Tapi justru di titik-titik seperti itu, kita diuji.
Apakah kita masih mau menulis walau tak selalu dipuji?
Apakah kita tetap belajar meski tak selalu diapresiasi?
Kalau jawabannya masih iya, meski pelan, meski gemetar, maka kamu bukan sekedar penulis. Kamu pejuang narasi. Orang yang memilih bertahan meski jalannya sepi, yang tetap menyalakan lilin kecil di tengah gelapnya keraguan.
Menulis itu jalan sunyi, tapi bukan jalan sia-sia. Karena di sana, kamu tidak hanya sedang menciptakan cerita. Kamu sedang menjaga warisan berpikir. Menyusun jejak yang suatu hari bisa menjadi penuntun bagi orang lain.
Dan meski tak semua orang mengerti, kamu tahu: setiap huruf yang kamu tulis adalah bentuk perlawanan terhadap dunia yang terlalu cepat lupa.
Menulis Adalah Perlawanan Halus Melawan Lupa
Di era yang serba cepat, saat notifikasi datang lebih dulu daripada niat, orang-orang jadi mudah lupa.
Lupa sejarah.
Lupa nilai.
Lupa bagaimana rasanya benar-benar berpikir.
Segalanya berjalan dalam ritme instan scroll, like, skip. Informasi datang silih berganti, tapi jarang tinggal lama di kepala. Di tengah hiruk-pikuk ini, menulis adalah bentuk perlawanan yang sunyi namun dalam. Perlawanan terhadap lupa.
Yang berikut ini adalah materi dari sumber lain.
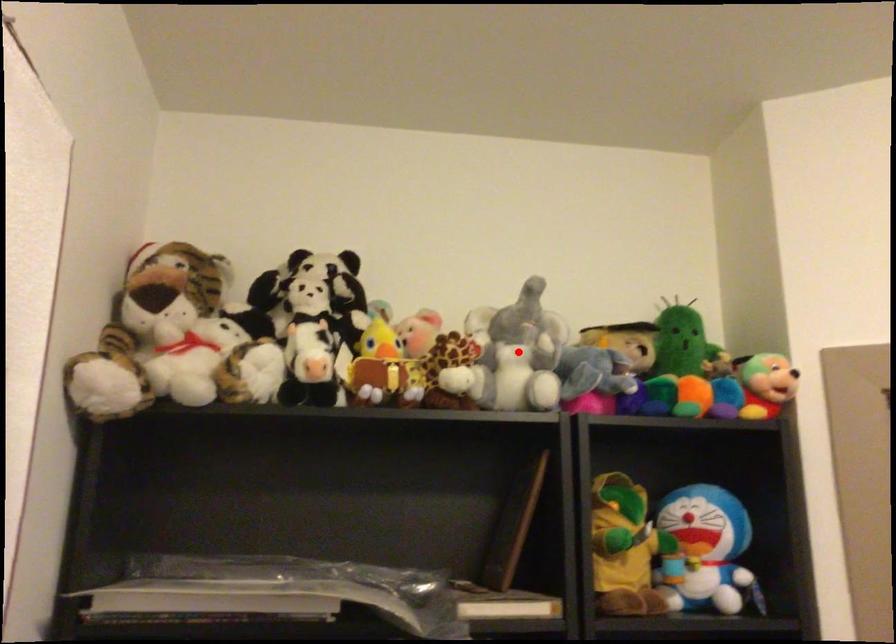
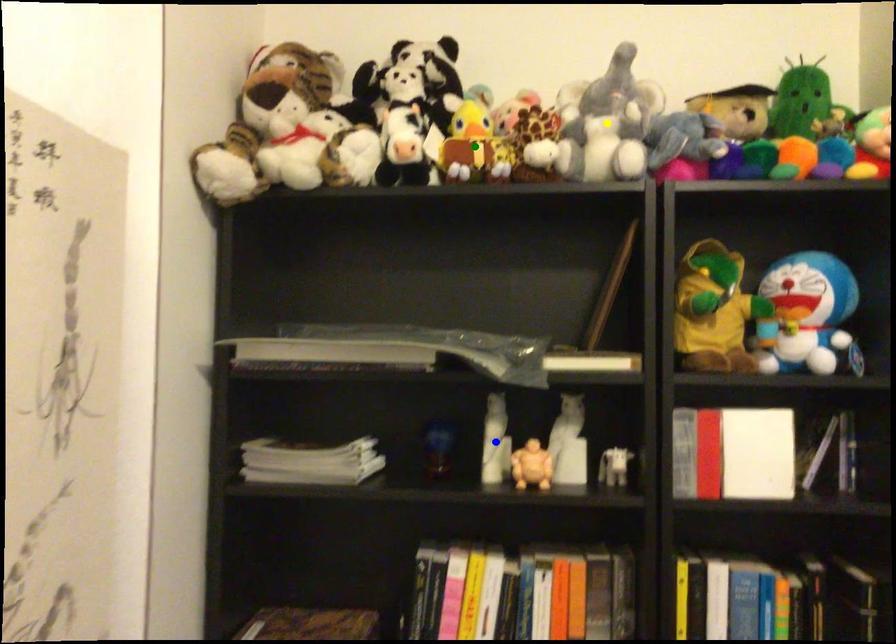
Question: I am providing you with two images of the same scene from different viewpoints. A red point is marked on the first image. You are given multiple points on the second image. In image 2, which mark is for the same physical point as the one in image 1?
Lewat tulisan, kita menyuarakan hal-hal yang sebenarnya penting, tapi terlalu sering tersisih. Kita mengangkat cerita-cerita kecil yang tak pernah masuk berita, tapi menyimpan makna. Kita memelihara akal sehat di tengah dunia yang makin gaduh oleh opini tanpa isi. Kita menjaga empati saat empati sendiri mulai dianggap beban.
Menulis adalah cara kita bilang: "Ini penting. Tolong jangan lupakan."
Kita merekam jejak zaman, bukan hanya peristiwa, tapi juga perasaan. Kita mencatat bukan cuma apa yang terjadi, tapi juga bagaimana manusia mengalaminya. Dan dari situ, tulisan menjadi lebih dari sekedar rangkaian kata. Ia jadi pengingat, penanda, penjaga.